Include only the line with "Att andas ren luft är lätt att" and the lines after it, each reproduced exactly as it stands in the entries below.

Extracted page text data:
────────

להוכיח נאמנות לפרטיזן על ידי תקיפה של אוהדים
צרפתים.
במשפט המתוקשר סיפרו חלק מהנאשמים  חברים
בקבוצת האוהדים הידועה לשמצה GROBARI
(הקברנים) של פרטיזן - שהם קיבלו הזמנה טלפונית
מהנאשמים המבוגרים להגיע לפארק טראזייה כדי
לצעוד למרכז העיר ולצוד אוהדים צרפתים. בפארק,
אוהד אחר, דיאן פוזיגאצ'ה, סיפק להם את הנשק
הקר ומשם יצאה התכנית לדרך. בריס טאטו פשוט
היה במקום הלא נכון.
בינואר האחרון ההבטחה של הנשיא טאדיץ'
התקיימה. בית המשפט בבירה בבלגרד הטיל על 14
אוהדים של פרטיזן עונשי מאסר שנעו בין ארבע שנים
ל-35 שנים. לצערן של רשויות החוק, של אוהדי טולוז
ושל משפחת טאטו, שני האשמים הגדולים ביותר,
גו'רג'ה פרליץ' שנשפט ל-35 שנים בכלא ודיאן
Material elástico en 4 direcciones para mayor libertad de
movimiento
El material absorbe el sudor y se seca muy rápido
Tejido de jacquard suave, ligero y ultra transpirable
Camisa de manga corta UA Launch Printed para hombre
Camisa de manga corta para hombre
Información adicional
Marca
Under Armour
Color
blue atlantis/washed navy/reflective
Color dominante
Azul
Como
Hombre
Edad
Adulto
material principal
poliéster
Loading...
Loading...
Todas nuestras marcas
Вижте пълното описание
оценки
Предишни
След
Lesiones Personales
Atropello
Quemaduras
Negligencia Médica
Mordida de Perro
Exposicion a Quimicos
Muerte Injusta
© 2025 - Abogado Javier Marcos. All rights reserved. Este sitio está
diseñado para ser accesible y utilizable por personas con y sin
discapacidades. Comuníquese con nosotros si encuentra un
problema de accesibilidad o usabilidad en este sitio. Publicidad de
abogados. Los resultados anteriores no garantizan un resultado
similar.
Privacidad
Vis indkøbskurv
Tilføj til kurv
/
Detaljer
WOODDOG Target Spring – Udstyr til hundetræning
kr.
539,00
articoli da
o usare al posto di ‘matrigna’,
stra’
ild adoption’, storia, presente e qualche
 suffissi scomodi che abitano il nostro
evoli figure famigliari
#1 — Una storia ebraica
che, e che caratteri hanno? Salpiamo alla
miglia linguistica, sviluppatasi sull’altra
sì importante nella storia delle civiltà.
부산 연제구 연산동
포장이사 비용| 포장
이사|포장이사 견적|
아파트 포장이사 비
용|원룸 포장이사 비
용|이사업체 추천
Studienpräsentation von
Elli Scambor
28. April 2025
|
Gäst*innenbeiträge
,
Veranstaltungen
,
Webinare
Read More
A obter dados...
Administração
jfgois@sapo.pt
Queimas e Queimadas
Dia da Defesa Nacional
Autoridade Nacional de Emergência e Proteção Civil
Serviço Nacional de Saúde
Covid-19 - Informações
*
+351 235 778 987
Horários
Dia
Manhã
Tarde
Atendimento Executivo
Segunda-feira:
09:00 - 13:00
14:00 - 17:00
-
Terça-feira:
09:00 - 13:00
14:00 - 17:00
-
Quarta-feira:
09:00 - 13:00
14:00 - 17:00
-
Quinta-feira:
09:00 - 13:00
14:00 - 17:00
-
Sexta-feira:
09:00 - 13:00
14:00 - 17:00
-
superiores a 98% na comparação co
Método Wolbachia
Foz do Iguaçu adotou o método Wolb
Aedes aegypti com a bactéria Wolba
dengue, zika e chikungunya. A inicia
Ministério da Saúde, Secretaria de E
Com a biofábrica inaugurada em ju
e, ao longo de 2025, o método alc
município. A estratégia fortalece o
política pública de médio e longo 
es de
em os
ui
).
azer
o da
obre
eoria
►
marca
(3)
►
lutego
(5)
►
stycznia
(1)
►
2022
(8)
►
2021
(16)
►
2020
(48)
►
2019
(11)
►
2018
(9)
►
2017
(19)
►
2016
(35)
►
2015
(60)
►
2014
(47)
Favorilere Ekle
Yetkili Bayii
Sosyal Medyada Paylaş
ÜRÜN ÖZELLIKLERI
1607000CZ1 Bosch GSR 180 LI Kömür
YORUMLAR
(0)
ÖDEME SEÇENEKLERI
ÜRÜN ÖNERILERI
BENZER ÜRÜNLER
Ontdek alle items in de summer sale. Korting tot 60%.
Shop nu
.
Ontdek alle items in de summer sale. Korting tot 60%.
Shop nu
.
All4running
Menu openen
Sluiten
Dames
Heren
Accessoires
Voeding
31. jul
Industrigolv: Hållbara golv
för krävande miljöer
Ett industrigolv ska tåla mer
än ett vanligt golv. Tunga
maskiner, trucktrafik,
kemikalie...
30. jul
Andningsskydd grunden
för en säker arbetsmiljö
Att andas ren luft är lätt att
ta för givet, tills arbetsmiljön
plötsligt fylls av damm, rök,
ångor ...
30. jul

────────

§ Exercise result:
Att andas ren luft är lätt att
ta för givet, tills arbetsmiljön
plötsligt fylls av damm, rök,
ångor ...
30. jul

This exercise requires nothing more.